Monday, December 7, 2020

Yuri Liberzon Releases a Bach Album

from Yuri Liberzon’s Web site

According my archives, I first encountered guitarist Yuri Liberzon at an Old First Concerts recital at Old First Presbyterian Church in August of 2010. Liberzon was born in Novosibirsk in Russia and raised in Israel. He came to the United States in 2000 to study with Manuel Barrueco at the Peabody Institute of Johns Hopkins University, where he received both a Bachelor of Music degree and a Graduate Performance Diploma. He subsequently received a Master of Music degree from Yale University, studying again with Barrueco and with Benjamin Verdery. Back in November of 2017, I used this site to write about his first two solo albums, Ascension and ¡Acentuado!

This year saw the release of Liberzon’s latest solo album, consisting of guitar transcriptions of the three solo violin sonatas by Johann Sebastian Bach, BWV 1001 in G minor, BWV 1003 in A minor, and BWV 1005 in C major. The transcriptions were prepared by Barrueco. Apparently, Liberzon is now handling distribution of his recordings, all three of which may now be purchased in physical or digital form from a Web page on his Web site.

Bach’s manuscript alternates these three sonatas with three solo partitas. His own title for the entire collection was Sei Solo a Violino senza Basso accompagnato (six solos for violin without bass accompaniment). Completed in 1720, the set was not published during his lifetime. The first publication was by Nikolaus Simrock, based in Bonn, in 1802. 1720 was roughly halfway through Bach’s tenure as Kapellmeister (director of music) for Leopold, Prince of Anhalt-Köthen. While Leopold himself played string instruments, he preferred the gamba and would probably have found the rich counterpoint of the solo violin sonatas too challenging. More likely the virtuoso Christian Ferdinand Abel played these sonatas for the Prince’s entertainment.

While the Prince may have been well entertained, it is worth considering that Bach may have written this collection of six pieces with the same pedagogical intentions that he outlined specifically in the text introduction to the keyboard Inventions and Sinfonias (BWV 772–801), which were also composed during his tenure at Köthen. At the very least Bach may have written the sonatas to demonstrate how a solo violin could be capable of playing a fugue. Indeed, the fugues get longer as Bach progressed through these three sonatas, almost as if the sonatas served as a gradus ad Parnassum for violinists with virtuoso aspirations. For that matter, each of the four movements of each of the three sonatas serves up its own unique coupling of inventive “ideas” with expressive (“cantabile”) performance, very much in the same spirit as BWV 772–801.

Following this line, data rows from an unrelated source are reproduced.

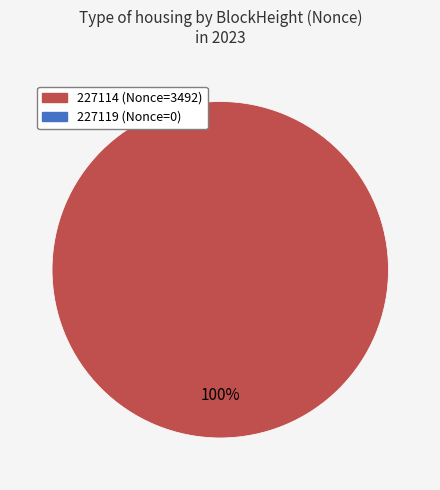

Is it true that 227119 is 0% of the pie?

True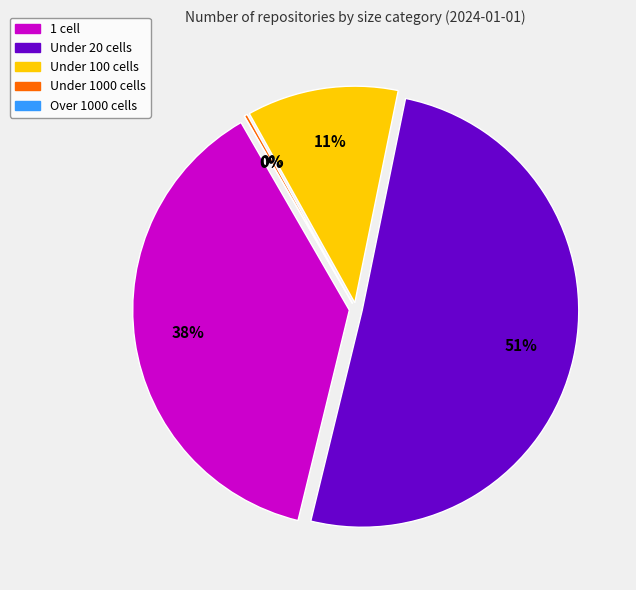

What percentage is the under_twenty_cells slice, to the nearest percent?

51%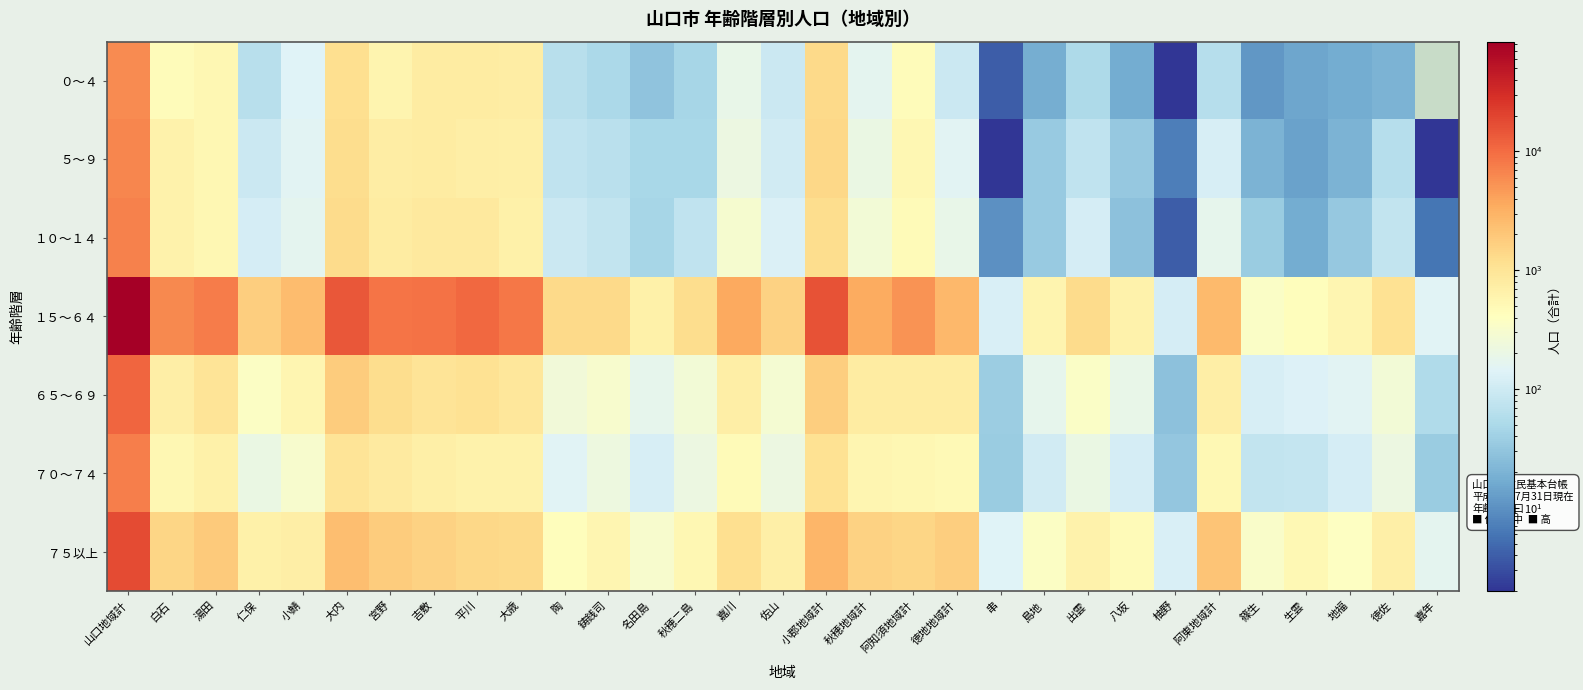

What is the spread (max minus min) of values at 小郡地域計?

14664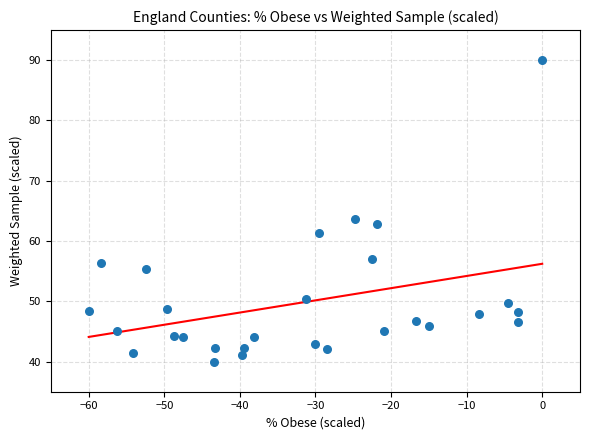

What is the range of Y values (max minus min)?

50.0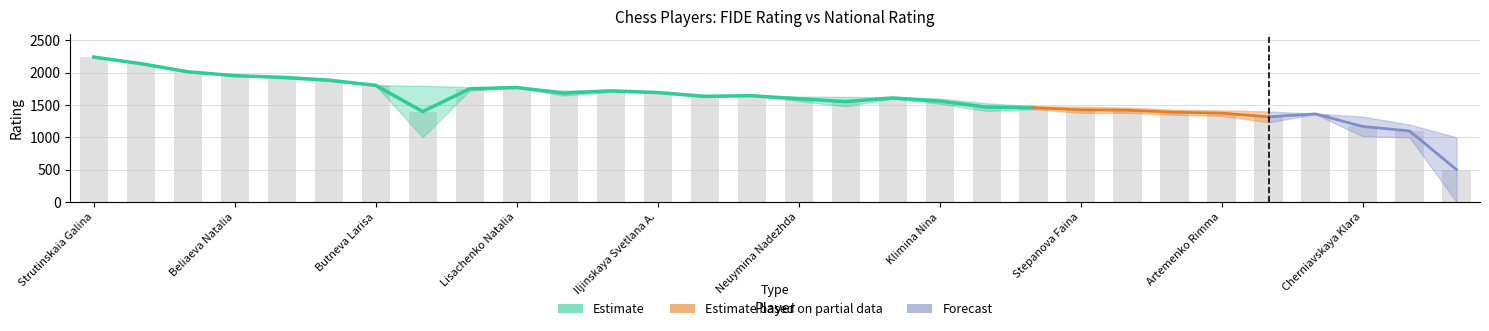

What is the average value of the RtgI series?

1610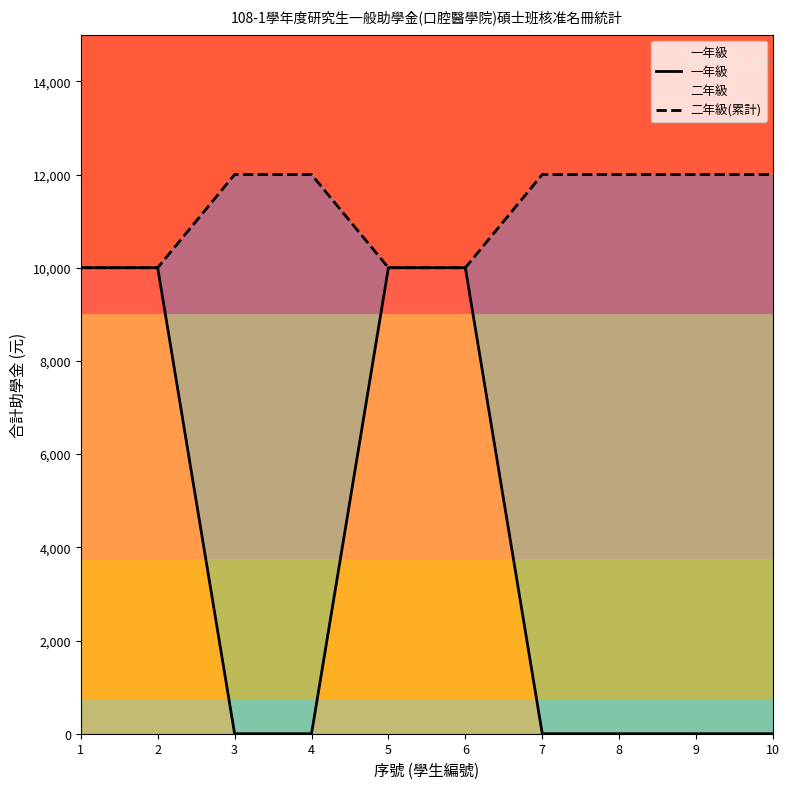

What is the value of the 二年級(累計) point at the 7th from the left?

12000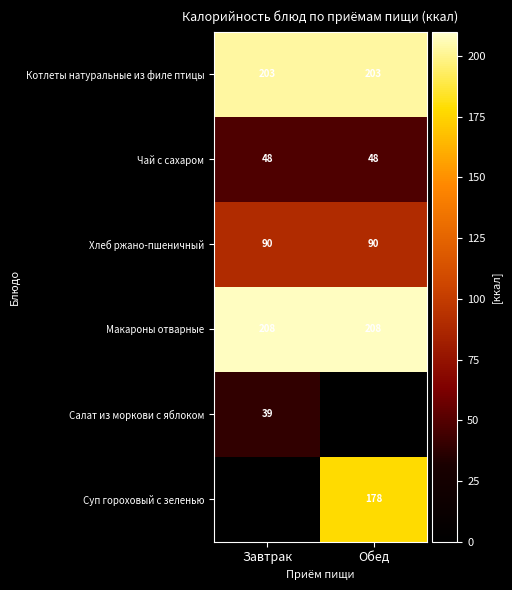

What is the difference between the highest and lowest values at Обед?

208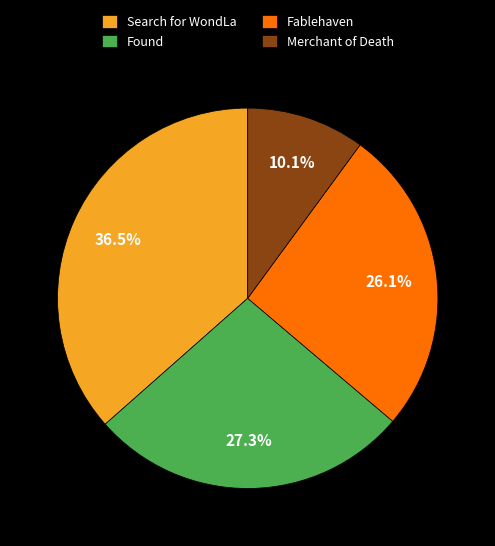

The Merchant of Death slice represents 10% of the pie. True or false?

True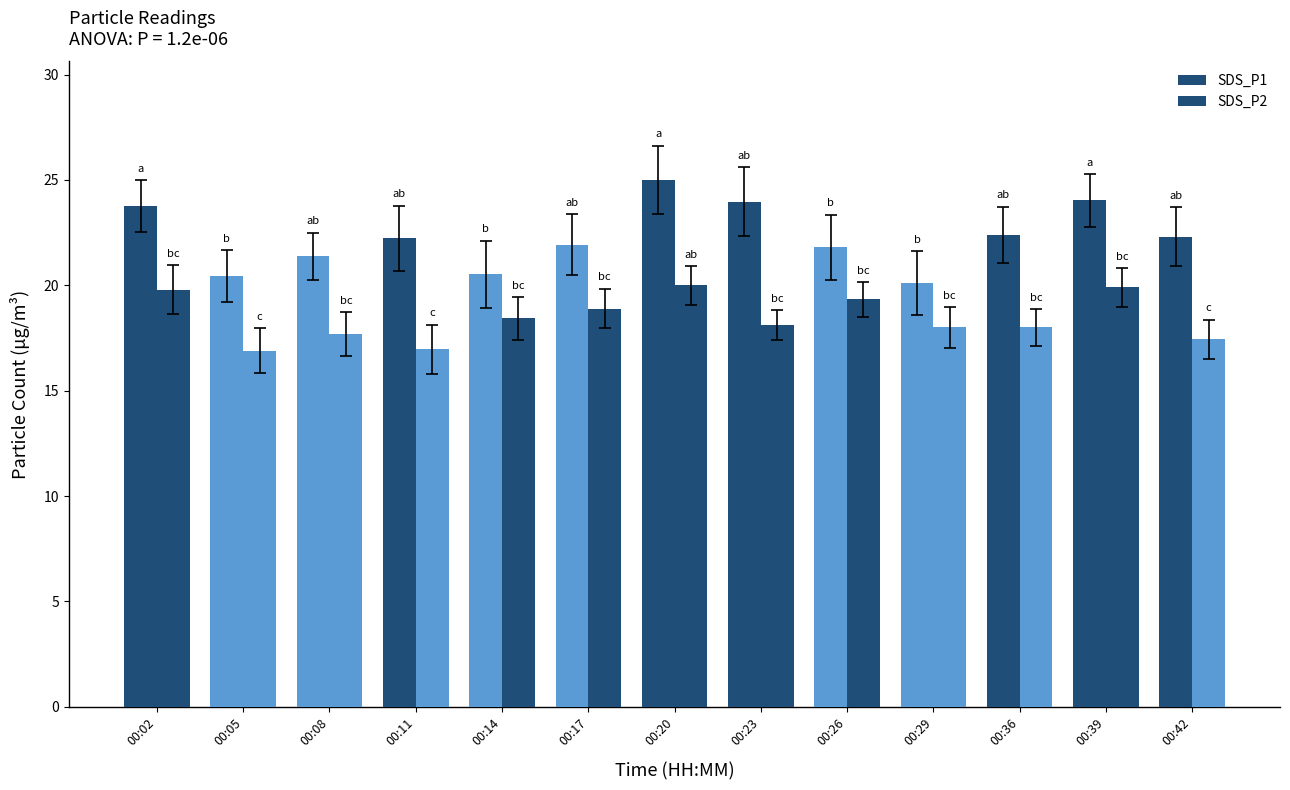

What is the sum of all SDS_P1 values?

289.9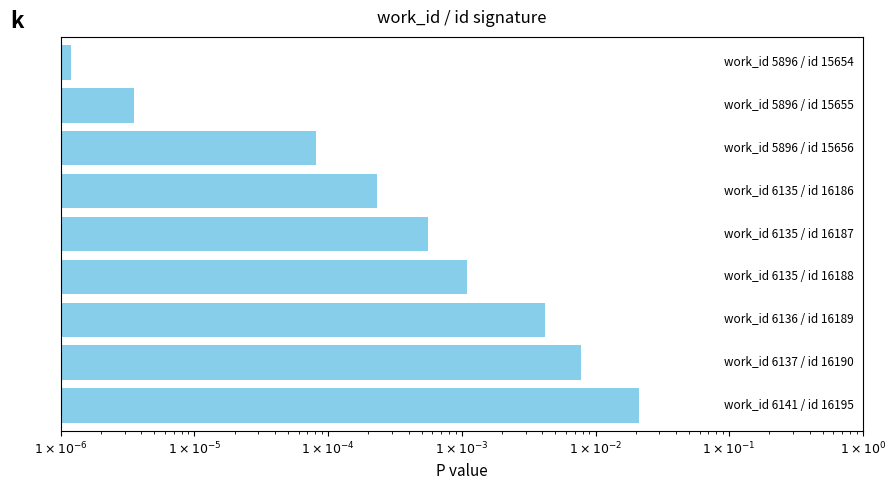

List the labels in order of value, largest first.

$1 \times 10^{1}$, $1 \times 10^{0}$, $1 \times 10^{-1}$, $1 \times 10^{-2}$, $1 \times 10^{-3}$, $1 \times 10^{-4}$, $1 \times 10^{-5}$, $1 \times 10^{-6}$, $1 \times 10^{-7}$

In transcribing these sonatas, it is clear that Barrueco developed his own “inventive ideas” that would capture not only the “ideas” behind Bach’s scores but also the ability of a guitarist to present equally convincing expressiveness. Given how much time Liberzon spent studying with Barrueco, we should not be surprised to encounter those same ideas and expressions in his performances of these three sonatas. My only regret is that the album is an “audio only” experience. I have encountered many of the solo violin compositions in recital; and the best performances are those that shape the expressiveness to establish communion with the audience, rather than simply showing off the soloist’s technical skills. (Gil Shaham is the first violinist whose name comes to mind in this regard.) Much as I enjoy this new album, its greatest virtue is that it leaves me eager to listen to Liberzon play these sonatas in a recital setting.